POR: EIFFEL RAMÍREZ AVILÉS (MG. EN FILOSOFÍA POR LA UNMSM)
Es difícil señalar cuál es el mejor cuento del mundo, pero a mí no me cabe ninguna duda que el mejor cuento que se ha escrito sobre la Navidad es “Un recuerdo navideño” de Truman Capote. Y esto lo digo porque no se trata de asociar la Navidad con la felicidad (como muchas historias, sobre todo las de ahora, lo hacen), sino de colocarla en los límites de la melancolía, la nostalgia y la soledad. Es decir, Capote le da la vuelta al concepto común que se tiene, pero, con todo, gana en humanidad.
“Un recuerdo navideño” es maravilloso porque nos habla de un niño de siete años —el pequeño Buddy— y de una anciana de sesenta y pico. Ambos son amigos. Ambos conviven. Ambos, cada Navidad, juntan sus pocos ahorros para hacer pasteles de fruta y enviárselos a gente lejana. En suma, ambos, por Navidad, tienen una serie de aventuras que solo pueden rezumar un amor puro. Pero el cuento no es magistral por esto precisamente, sino por lo que viene: y lo que viene es la separación, el adiós, la orfandad. Dos corazones que se desunen por la nefasta ley de la vida, ley que dice (y esa es la mayor dictadura del mundo, de todos los gobiernos y todas las religiones) que el adulto debe dejar de ser niño.
Una inmensa congoja nos embarga esta pieza única. Pero nos muestra la posibilidad de una Navidad muy diferente a la voceada por supermercados, eslóganes gubernamentales y cuadriculadas cabezas de familia. Ciertamente, la Navidad la podemos entender como un espacio de reunión y reencuentro; de árboles bien montados y cenas vafosas; de millares de ventanas rutilantes y juguetes asaz pulidos. Pero eso no basta para comprender la Navidad.
Es que, al aguijón de lo dicho por Capote, podemos desviarnos de la costumbre. Podemos buscar, por ejemplo, a un niño llorando y llorar junto a él. ¿Por qué no, en Navidad, visitar la tumba de tu último perro (el mío está a las orillas de un río) y hablarle como la última vez que fuiste feliz con él?
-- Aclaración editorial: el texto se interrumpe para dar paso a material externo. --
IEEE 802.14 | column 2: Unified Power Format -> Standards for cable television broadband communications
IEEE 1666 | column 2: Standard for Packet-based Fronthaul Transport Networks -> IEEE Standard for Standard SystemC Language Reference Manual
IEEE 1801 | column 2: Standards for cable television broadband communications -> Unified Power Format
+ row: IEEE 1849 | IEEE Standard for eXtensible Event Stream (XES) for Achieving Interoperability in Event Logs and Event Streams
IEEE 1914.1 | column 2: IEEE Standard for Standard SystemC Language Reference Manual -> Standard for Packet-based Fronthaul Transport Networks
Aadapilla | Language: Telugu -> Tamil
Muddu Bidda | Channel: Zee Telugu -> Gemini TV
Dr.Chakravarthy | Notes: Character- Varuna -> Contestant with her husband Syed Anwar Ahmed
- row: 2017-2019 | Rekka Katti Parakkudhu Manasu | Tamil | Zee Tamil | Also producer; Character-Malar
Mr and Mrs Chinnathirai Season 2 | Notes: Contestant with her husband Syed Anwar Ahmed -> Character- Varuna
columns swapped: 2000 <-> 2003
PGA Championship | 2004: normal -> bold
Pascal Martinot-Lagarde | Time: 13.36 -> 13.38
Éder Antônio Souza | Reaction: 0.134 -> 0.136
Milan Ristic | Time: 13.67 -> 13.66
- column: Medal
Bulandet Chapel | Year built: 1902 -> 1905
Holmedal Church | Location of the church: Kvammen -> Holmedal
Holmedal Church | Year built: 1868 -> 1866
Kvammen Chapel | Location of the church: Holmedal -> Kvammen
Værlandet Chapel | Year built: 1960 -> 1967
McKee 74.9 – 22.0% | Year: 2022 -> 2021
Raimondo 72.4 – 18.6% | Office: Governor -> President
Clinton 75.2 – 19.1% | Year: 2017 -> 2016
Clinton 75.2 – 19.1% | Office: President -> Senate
O efectuar lo que hacía el propio Buddy después de separarse de su amiga: escudriñaba el cielo, por si encontraba una cometa perdida igual a la que ella una vez le regaló.
En Navidad, todos deberíamos ir a un parque y tomar asiento, porque esa acción —y he aquí, de paso, la mayor rebeldía frente al mundo moderno, en donde cada cosa cuesta mínimamente un centavo—, porque esa acción, repito, no cuesta nada. Tomar asiento en un parque lleno de árboles es gratis, ¿ya lo habíamos olvidado? ¿Alguien podría, en Nochebuena, acercarse a la calle más solitaria y emprender una conversación con un desconocido?
Una Navidad triste es una Navidad de tontos. Pero lo cierto es que ella pervive más en la memoria. En todo caso, no acuse recibo el que crea que ser infeliz en Nochebuena es una verdadera sandez. Pero que sepa que unas risas de sobremesa o unos cuetecillos coloridos no provocan mucha inspiración.